If you are a technophile, what's the first thing your wife / friend / relative does when they can't figure out something, or when there's a problem, no matter how small, technology-wise. Yep, they come to you.
Now, yes, most of us here are technophiles, but besides that a new Pew Internet & American Life Project study (.PDF
) which focuses on "When Technology Fails," seems to show that youth and gender play a role in how confident a user will be in fixing a tech failure by themselves.
And yes, besides the obvious stats they gathered about how many failures may have occurred, Pew Research was focusing on how confident a consumer felt about fixing a problem when a failure occurred, as well as how impatient such failures made them feel.
In terms of those technophiles:
The 52% of tech users who are comfortable learning to use new devices on their own are more likely to be independent and confident device fixers. Some 35% of this group, compared with 19% of those who need help with new devices, fixed broken technology on their own; and, 81% of the more tech-savvy group said they felt confident during the course of fixing their devices, while 62% of those who need with devices help felt confident. Both groups, however, are equally likely to contact user support for help and are equally likely to fix their broken devices in the end.
But age plays a role; you can assume it's because the young have been living with tech their entire lives:
Younger users are generally much more optimistic than older adults when their gadgets fail. Although young adults age 18-29 years old are no more likely to be able fix devices on their own, they were significantly more likely to be confident that they were on the right path to fixing it, and they were significantly less likely than older adults to feel discouraged or confused about fixing devices. Fully 85% of 18-29 year olds reported being confident about solving their device problem, while only about a third of them said they were discouraged or confused. Meanwhile, over half (52%) of adults age 30 and older reported being discouraged, 44% said they were confused, and about two out of three (67%) said they were confident.
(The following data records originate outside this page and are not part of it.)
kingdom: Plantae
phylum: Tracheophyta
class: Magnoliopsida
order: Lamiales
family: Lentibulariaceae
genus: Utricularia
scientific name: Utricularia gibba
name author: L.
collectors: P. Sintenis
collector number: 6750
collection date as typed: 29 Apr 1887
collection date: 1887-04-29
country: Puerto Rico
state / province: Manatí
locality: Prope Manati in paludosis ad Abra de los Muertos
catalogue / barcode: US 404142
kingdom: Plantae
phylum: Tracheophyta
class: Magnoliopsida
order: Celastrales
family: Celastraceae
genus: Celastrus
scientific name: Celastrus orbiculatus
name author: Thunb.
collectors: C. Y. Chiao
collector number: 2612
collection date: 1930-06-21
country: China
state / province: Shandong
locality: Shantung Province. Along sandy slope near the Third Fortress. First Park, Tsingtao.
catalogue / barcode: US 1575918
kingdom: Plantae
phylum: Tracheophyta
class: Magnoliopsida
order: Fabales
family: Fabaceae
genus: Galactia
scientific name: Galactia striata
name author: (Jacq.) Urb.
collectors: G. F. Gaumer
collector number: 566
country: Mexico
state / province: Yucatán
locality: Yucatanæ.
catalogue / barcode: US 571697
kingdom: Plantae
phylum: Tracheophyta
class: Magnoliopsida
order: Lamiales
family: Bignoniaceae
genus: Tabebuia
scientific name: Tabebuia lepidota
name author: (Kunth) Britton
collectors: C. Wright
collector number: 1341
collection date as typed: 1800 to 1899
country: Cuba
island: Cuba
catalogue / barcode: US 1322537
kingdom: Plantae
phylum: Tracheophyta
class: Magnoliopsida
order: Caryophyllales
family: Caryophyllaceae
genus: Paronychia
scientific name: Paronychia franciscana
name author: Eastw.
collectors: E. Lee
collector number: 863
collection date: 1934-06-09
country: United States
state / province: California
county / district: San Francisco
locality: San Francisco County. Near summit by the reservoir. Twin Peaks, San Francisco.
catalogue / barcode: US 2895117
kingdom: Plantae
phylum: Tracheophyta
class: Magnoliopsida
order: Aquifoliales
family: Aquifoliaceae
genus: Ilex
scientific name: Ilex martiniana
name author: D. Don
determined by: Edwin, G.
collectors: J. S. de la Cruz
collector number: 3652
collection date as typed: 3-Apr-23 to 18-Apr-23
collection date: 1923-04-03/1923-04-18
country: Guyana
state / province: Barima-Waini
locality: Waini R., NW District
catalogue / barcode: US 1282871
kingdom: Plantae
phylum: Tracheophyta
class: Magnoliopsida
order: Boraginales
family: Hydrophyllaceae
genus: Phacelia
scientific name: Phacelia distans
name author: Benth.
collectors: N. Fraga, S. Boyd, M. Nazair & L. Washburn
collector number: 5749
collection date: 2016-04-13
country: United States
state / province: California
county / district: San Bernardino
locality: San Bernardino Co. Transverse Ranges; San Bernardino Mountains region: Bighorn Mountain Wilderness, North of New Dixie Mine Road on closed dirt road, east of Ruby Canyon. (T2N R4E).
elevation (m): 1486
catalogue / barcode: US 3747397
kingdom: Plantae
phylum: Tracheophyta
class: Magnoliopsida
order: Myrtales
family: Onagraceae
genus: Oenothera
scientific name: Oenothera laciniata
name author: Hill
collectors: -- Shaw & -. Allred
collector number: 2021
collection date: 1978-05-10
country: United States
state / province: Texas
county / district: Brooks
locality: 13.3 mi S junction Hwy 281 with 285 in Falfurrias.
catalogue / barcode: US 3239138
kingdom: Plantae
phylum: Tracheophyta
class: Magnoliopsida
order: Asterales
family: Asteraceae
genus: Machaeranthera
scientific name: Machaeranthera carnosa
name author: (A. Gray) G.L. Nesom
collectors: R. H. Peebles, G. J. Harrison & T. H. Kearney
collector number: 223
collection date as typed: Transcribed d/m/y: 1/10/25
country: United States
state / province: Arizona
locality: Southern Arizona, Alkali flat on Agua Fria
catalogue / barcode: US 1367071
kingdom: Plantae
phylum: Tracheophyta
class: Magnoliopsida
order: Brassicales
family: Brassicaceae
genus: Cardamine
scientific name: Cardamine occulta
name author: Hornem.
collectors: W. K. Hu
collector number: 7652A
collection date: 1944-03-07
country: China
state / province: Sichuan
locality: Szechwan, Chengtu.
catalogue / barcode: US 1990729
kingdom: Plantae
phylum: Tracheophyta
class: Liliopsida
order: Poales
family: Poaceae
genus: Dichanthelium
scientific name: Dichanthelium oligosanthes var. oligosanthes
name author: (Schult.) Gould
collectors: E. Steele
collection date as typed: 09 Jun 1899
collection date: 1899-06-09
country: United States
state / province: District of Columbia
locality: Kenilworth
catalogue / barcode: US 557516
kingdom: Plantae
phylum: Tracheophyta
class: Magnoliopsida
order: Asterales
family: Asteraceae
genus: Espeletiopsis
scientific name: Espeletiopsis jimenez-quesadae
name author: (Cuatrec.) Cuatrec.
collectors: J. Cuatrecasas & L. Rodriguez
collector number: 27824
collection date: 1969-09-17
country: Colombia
Adults age 30-49 were somewhat less likely than older adults to be confused, as just 39% said they were.
And I'm sorry, women, but according to the study:
Men were significantly more likely than women to be confident about the problem solving (76% vs. 68%), but they were no less likely than women to report being confused, discouraged or impatient during the course of trying to solve the problem.
Income and education? According to the study, those sets of demographics played no significant role in producing differences in emotional reactions to device failure.
More interesting data:
- Nearly half (48%) of respondents said they usually need someone else to set up a new device up for them or show them how to use it.We guess we fit into the other 52%. In general, we won't read a manual until we've frustrated ourselves.
- 44% of those with home internet access say their connection failed to work properly for them at some time in the previous 12 months. Only 44%?
- 29% of cell phone users say their device failed to work properly at some time in the previous year. We'd really like to know if this meant just a reboot of the device.
And finally, how did people fix their problems? Well, quite a few never got a fix:
38% of users with failed technology contacted user support for help.
28% of technology users fixed the problem themselves.
15% fixed the problem with help from friends or family.
15% were unable to fix the problem.
2% found help online.
Speaking of confidence, does that 15% figure that never got a fix make you feel more --- or less --- confident about fixing an issue yourself?
The study surveyed 2,054 adults between October 24, 2007, and December 2, 2007. Some 734 respondents in the survey were technology users who had at least one device fail in the past.